ODIP: Towards Automatic Adaptation for Object Detection by Interactive Perception
This addresses the need for automated adaptation in industrial object detection, reducing reliance on human annotations, though it appears incremental as it builds on interactive perception methods.
The paper tackles the problem of costly data re-collection and annotation for object detection in industrial settings by introducing ODIP, an object detector that adapts to novel domains automatically through interactive perception, outperforming generic and state-of-the-art few-shot detectors.

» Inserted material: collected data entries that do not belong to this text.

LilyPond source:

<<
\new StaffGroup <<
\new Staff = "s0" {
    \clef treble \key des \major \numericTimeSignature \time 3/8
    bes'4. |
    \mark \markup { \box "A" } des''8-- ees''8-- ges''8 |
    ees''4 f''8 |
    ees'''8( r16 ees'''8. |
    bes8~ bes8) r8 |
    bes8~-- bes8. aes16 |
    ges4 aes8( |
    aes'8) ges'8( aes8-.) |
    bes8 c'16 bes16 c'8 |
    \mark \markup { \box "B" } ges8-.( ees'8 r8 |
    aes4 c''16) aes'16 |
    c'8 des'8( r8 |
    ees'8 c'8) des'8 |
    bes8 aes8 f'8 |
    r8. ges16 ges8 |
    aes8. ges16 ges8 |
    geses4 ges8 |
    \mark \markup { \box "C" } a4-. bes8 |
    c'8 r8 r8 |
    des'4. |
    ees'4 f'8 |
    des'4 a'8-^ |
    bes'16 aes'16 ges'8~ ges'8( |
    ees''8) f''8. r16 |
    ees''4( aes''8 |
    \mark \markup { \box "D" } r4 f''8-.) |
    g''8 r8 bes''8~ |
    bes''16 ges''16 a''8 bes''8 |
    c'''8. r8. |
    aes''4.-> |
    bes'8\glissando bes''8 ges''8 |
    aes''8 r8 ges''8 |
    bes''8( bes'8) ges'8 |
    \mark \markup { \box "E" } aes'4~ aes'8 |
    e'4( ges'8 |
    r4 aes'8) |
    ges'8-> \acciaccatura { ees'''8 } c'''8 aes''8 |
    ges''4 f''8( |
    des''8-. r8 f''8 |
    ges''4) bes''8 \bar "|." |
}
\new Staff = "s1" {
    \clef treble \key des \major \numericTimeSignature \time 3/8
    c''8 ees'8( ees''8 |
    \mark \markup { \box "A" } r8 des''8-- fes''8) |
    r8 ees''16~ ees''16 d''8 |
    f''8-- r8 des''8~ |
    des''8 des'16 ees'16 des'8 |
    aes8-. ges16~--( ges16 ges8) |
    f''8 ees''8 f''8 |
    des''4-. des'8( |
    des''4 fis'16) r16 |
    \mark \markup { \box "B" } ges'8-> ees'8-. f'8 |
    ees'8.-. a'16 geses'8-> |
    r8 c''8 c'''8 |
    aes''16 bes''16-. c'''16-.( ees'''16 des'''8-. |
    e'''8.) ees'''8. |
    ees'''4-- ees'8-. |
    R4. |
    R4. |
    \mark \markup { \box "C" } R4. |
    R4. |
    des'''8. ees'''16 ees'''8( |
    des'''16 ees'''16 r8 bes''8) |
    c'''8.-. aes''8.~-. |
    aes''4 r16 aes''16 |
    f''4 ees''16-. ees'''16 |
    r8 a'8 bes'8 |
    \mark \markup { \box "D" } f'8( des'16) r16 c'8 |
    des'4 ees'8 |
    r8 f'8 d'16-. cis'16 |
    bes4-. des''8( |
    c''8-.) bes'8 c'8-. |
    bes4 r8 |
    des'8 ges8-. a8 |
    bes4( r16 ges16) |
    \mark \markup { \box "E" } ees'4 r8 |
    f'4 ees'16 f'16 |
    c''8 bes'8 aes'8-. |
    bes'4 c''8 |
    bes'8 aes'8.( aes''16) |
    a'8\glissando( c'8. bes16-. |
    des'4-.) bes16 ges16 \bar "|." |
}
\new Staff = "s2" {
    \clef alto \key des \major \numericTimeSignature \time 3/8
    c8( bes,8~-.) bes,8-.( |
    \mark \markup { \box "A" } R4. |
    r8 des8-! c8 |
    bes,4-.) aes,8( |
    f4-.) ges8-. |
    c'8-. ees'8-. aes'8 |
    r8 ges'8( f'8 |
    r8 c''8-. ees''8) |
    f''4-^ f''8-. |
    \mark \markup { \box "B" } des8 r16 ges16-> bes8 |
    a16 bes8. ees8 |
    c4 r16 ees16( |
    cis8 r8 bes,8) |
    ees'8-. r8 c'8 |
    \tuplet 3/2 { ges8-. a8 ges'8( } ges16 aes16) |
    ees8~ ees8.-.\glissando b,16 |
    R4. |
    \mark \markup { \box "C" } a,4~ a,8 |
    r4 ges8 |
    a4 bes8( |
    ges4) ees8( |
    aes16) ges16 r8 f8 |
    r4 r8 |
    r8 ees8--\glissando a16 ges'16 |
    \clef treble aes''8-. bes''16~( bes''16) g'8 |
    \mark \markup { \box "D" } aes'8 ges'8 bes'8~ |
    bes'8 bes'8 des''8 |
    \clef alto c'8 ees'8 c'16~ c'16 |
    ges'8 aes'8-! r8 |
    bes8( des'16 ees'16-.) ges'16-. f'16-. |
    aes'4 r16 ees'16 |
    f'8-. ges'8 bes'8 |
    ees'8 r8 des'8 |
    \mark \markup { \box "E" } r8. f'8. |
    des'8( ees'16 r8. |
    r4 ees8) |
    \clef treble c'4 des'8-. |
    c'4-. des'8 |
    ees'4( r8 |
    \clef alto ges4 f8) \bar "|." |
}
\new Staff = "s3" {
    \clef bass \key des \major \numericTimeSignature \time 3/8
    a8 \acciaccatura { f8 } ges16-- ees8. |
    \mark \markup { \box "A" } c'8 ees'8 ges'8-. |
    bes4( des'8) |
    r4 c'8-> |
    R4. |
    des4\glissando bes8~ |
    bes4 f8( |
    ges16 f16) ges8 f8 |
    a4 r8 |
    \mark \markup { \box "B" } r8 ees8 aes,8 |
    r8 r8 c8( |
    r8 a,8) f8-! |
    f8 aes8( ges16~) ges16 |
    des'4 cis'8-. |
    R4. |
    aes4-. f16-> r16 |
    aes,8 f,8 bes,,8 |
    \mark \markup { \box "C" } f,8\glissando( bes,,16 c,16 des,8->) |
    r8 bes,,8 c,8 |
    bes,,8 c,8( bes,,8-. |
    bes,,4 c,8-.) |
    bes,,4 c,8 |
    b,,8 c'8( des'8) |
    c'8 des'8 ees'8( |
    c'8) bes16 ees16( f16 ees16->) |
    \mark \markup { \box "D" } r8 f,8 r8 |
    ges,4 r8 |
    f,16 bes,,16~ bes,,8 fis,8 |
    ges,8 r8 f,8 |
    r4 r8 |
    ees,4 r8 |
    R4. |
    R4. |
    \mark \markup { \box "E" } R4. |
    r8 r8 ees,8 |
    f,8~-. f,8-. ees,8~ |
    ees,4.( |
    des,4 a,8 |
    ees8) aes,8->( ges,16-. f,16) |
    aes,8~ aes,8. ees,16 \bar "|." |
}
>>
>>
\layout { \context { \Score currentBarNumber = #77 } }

Object detection plays a deep role in visual systems by identifying instances for downstream algorithms. In industrial scenarios, however, a slight change in manufacturing systems would lead to costly data re-collection and human annotation processes to re-train models. Existing solutions such as semi-supervised and few-shot methods either rely on numerous human annotations or suffer low performance. In this work, we explore a novel object detector based on interactive perception (ODIP), which can be adapted to novel domains in an automated manner. By interacting with a grasping system, ODIP accumulates visual observations of novel objects, learning to identify previously unseen instances without human-annotated data. Extensive experiments show ODIP outperforms both the generic object detector and state-of-the-art few-shot object detector fine-tuned in traditional manners. A demo video is provided to further illustrate the idea.